Thanks indeed for the prompt response to both you and W_Byte.
Your routine converts the utf8 to hex and back to utf8 . Very useful to me.
I will need to know how to convert to ascii directly from utf8 "%E4%B8%AD" percent hex to dec.
regards
Alan
Re: about percent hex...
Posted: Fri Dec 20, 2013 6:54 am
by Shield
Just for the record I copy my post here since the OP did a double post
and I seemed to be the only one who didn't post in this version.
@Moderators: please delete the duplicate topic, thank you.
Shield (in other duplicate post) wrote:PB gives you the UTF-16 encoding but in the URL it is encoded as UTF-8.

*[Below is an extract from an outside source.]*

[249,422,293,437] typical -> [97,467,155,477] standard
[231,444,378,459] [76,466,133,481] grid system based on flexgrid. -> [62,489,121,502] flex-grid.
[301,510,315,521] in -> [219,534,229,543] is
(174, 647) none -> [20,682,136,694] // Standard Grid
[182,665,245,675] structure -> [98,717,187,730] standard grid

The following code demonstrates how to get the correct hex values:
Code: Select all
string.s = "中"
value.i = 0
length = PokeS(@value, string, -1, #PB_UTF8)
For i = 0 To length - 1
Debug Hex(PeekA(@value + i))
Next
Re: about percent hex...
Posted: Fri Dec 20, 2013 7:20 am
by wilbert
AlanFoo wrote:I will need to know how to convert to ascii directly from utf8 "%E4%B8%AD" percent hex to dec.
You will have to check with some more codes but I think this will do
Code: Select all
Procedure.u PercentHexToDec(PercentHex.s)

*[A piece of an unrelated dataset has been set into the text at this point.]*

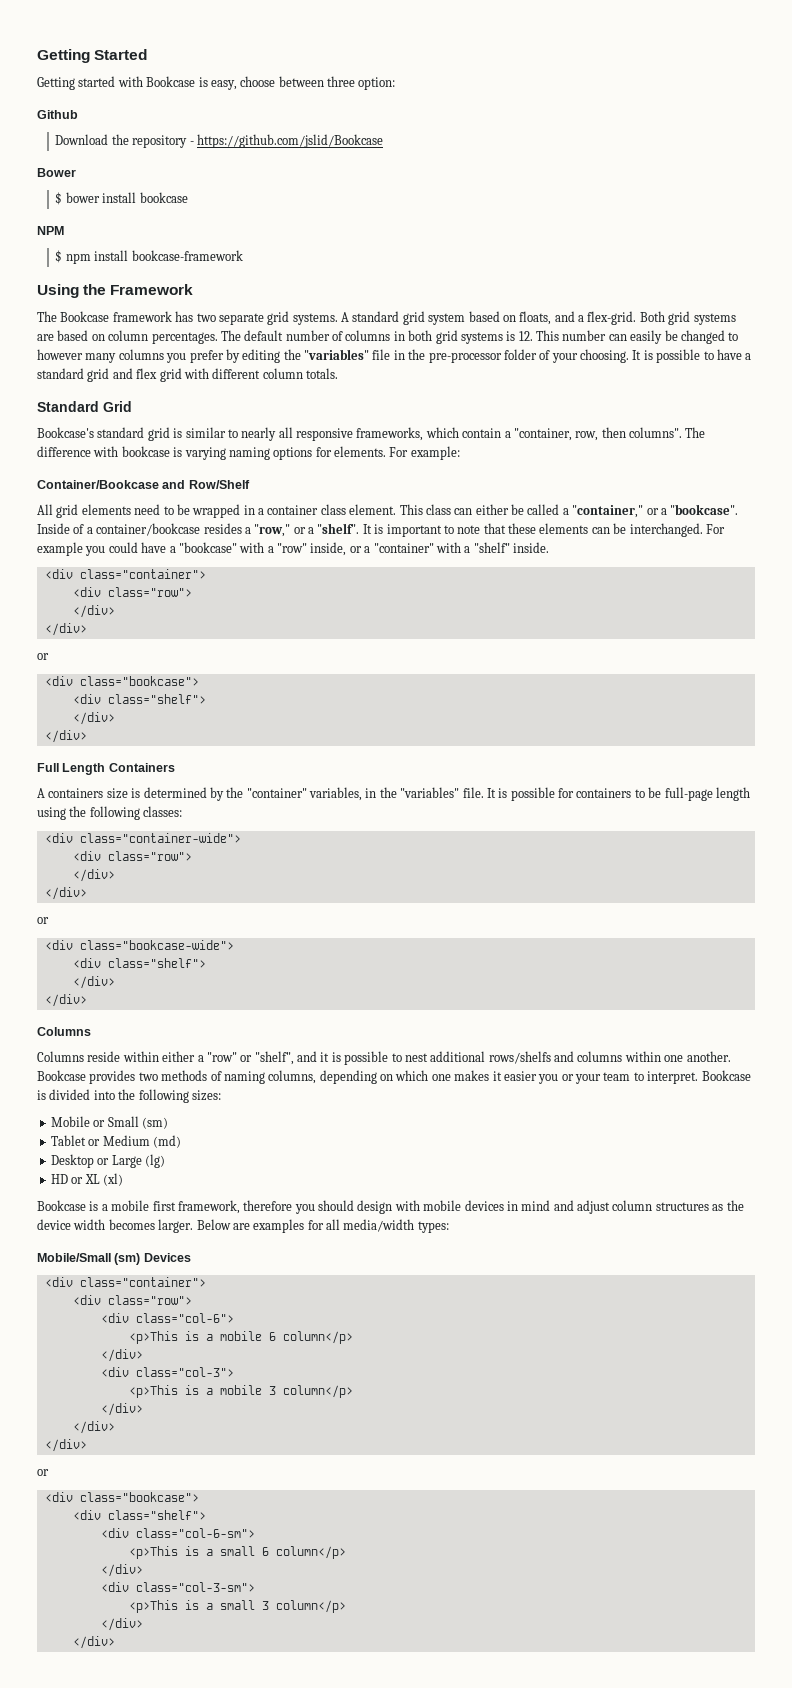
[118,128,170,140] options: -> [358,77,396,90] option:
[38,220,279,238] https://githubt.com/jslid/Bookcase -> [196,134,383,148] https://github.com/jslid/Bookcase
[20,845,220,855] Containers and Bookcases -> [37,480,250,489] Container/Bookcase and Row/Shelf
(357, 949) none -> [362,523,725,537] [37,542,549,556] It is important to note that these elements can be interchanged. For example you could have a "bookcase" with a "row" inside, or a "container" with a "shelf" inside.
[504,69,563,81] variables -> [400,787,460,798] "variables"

Protected result.u, l.l = Val("$" + RemoveString(PercentHex, "%"))
If l & $FFFFFF80 = 0
; 1 byte code
result = l
ElseIf l & $FFFFE0C0 = $C080
; 2 byte code
result = l & $3F + l >> 2 & $7C0
ElseIf l & $FFF0C0C0 = $E08080
; 3 byte code
result = l & $3F + l >> 2 & $FC0 + l >> 4 & $F000
EndIf
ProcedureReturn result
EndProcedure
Debug PercentHexToDec("%E4%B8%AD")
Debug PercentHexToDec("%D5%B3")
Re: about percent hex...
Posted: Fri Dec 20, 2013 7:58 am
by AlanFoo
wilbert wrote:AlanFoo wrote:I will need to know how to convert to ascii directly from utf8 "%E4%B8%AD" percent hex to dec.

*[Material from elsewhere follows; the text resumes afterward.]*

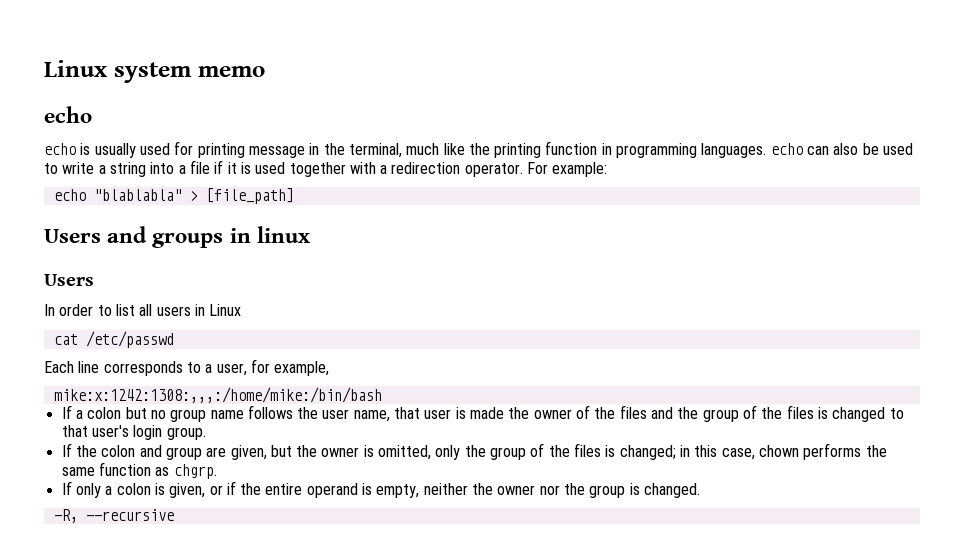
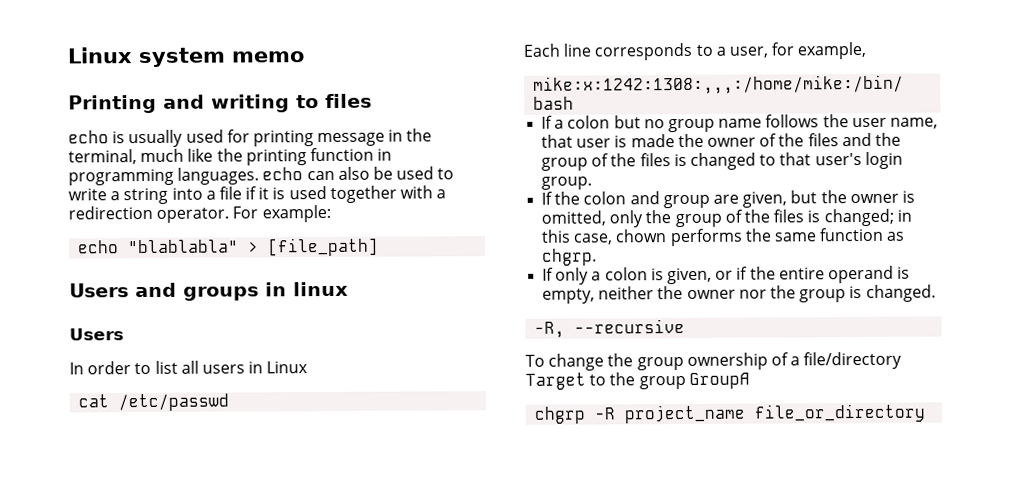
[44,106,92,123] echo -> [68,93,372,114] Printing and writing to files
(174, 515) none -> [525,351,903,371] [525,372,750,390] [534,403,927,424] // To change the group ownership of a file/directory Target to the group GroupA // chgrp -R project_name file_or_directory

You will have to check with some more codes but I think this will do
Code: Select all
Procedure.u PercentHexToDec(PercentHex.s)
Protected result.u, l.l = Val("$" + RemoveString(PercentHex, "%"))
If l & $FFFFFF80 = 0
; 1 byte code
result = l
ElseIf l & $FFFFE0C0 = $C080
; 2 byte code
result = l & $3F + l >> 2 & $7C0
ElseIf l & $FFF0C0C0 = $E08080
; 3 byte code
result = l & $3F + l >> 2 & $FC0 + l >> 4 & $F000
EndIf
ProcedureReturn result
EndProcedure
Debug PercentHexToDec("%E4%B8%AD")
Debug PercentHexToDec("%D5%B3")
Got it ... with thanks.
Alan
Re: about percent hex...
Posted: Fri Dec 20, 2013 8:00 am
by AlanFoo
Shield wrote:Just for the record I copy my post here since the OP did a double post
and I seemed to be the only one who didn't post in this version.
@Moderators: please delete the duplicate topic, thank you.
Shield (in other duplicate post) wrote:PB gives you the UTF-16 encoding but in the URL it is encoded as UTF-8.
The following code demonstrates how to get the correct hex values:
Code: Select all
string.s = "中"
value.i = 0
length = PokeS(@value, string, -1, #PB_UTF8)
For i = 0 To length - 1
Debug Hex(PeekA(@value + i))
Next
Thanks it works...
Alan